Apple Plunge Drags Down Market After Reports Of Hiring & Spending Slowdown
Bloomberg is reporting, according to people with knowledge of the matter, that Apple plans to slow hiring and spending growth next year in some divisions to cope with a potential economic downturn.
For some groups, the company won’t increase headcount in 2023, whereas it might normally hire 5% to 10% more employees in a given year. It also plans to not fill roles of departing employees for some groups.
The decision reportedly stems from a move to be more careful during uncertain times, though it isn’t a company-wide policy.
The headline prompted selling, slamming AAPL back into the red…
And that is weighing down the broader market…
As a reminder, Alphabet, Amazon, Meta, Snap and other tech companies have taken their own steps in recent weeks to rein in budgets and decelerate hiring. Microsoft, Tesla, and Meta have gone as far as to cut jobs – something Apple hasn’t historically done.

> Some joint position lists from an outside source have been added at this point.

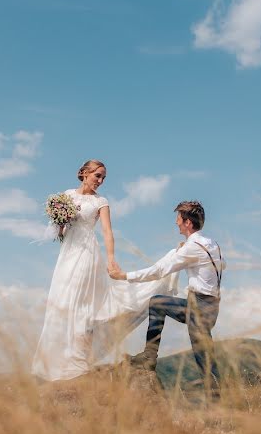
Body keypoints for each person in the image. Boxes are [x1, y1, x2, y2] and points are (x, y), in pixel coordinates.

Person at [31, 161, 178, 381]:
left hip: (87, 253)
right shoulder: (66, 196)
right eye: (97, 176)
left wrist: (111, 259)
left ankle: (78, 360)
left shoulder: (101, 202)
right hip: (68, 253)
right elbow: (60, 234)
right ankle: (57, 361)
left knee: (83, 304)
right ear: (83, 173)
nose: (100, 181)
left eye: (103, 178)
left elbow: (108, 232)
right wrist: (61, 221)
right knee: (62, 300)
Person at [108, 201, 224, 393]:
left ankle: (150, 357)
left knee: (203, 356)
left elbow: (159, 271)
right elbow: (222, 265)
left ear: (187, 223)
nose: (176, 223)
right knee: (203, 354)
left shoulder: (192, 247)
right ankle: (150, 356)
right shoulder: (210, 243)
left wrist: (124, 276)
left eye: (178, 219)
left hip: (199, 306)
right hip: (209, 305)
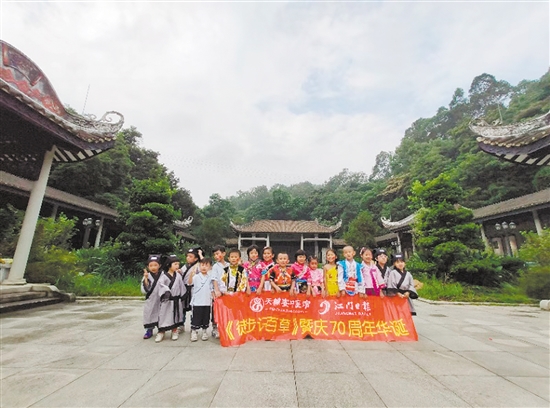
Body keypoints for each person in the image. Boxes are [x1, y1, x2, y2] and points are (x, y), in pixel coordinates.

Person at [156, 254, 186, 342]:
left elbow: (181, 286)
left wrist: (182, 296)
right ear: (169, 265)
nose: (177, 266)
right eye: (175, 264)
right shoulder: (164, 276)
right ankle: (161, 332)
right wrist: (166, 292)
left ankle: (174, 331)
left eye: (178, 264)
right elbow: (161, 286)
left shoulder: (178, 275)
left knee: (175, 316)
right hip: (167, 300)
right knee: (164, 316)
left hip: (176, 300)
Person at [178, 247, 203, 332]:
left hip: (193, 289)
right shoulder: (185, 266)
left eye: (190, 256)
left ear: (196, 258)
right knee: (182, 308)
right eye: (187, 256)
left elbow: (205, 265)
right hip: (184, 289)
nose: (188, 258)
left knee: (194, 308)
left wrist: (200, 255)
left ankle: (194, 326)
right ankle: (181, 324)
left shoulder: (198, 266)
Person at [190, 257, 214, 341]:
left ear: (210, 267)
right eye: (202, 265)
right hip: (197, 302)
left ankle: (204, 331)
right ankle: (194, 331)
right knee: (196, 317)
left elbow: (212, 288)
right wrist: (191, 274)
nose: (204, 267)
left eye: (206, 265)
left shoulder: (210, 277)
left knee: (206, 317)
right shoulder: (196, 277)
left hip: (207, 301)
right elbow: (189, 283)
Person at [141, 254, 162, 339]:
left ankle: (161, 330)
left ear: (159, 265)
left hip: (160, 299)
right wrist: (146, 278)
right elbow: (144, 290)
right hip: (151, 299)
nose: (153, 267)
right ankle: (149, 330)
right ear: (148, 266)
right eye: (151, 265)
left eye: (155, 265)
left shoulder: (163, 275)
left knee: (161, 314)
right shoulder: (147, 276)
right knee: (149, 314)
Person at [210, 245, 228, 339]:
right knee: (216, 310)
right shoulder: (215, 266)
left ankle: (225, 327)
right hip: (219, 292)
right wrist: (216, 290)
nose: (216, 256)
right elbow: (214, 279)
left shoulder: (229, 265)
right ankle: (215, 327)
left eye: (218, 254)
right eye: (214, 255)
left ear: (224, 253)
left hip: (227, 291)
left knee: (226, 310)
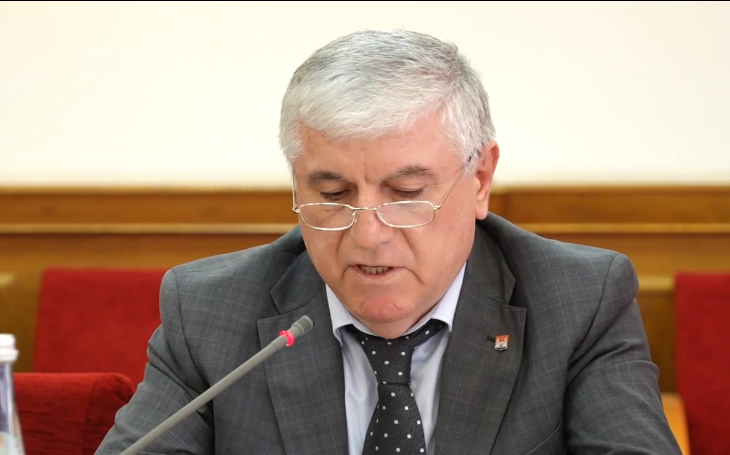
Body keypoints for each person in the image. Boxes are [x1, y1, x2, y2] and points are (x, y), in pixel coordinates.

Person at [97, 29, 681, 454]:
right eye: (333, 194)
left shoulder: (578, 302)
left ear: (480, 181)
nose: (368, 235)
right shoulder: (210, 313)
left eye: (405, 193)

As Piper Sandler’s chief economist Nancy Lazar recently noted, “post-covid rightsizing means that lots more layoffs are coming” and adds that “many companies overhired and overpaid during the Covid crisis.” Lazar also points out the obvious, that “the stay-at-home bubble was a bubble, and not a “new paradigm” of goods consumption” which means that “a right-sizing cycle is coming, with weaker growth in jobs and wages.”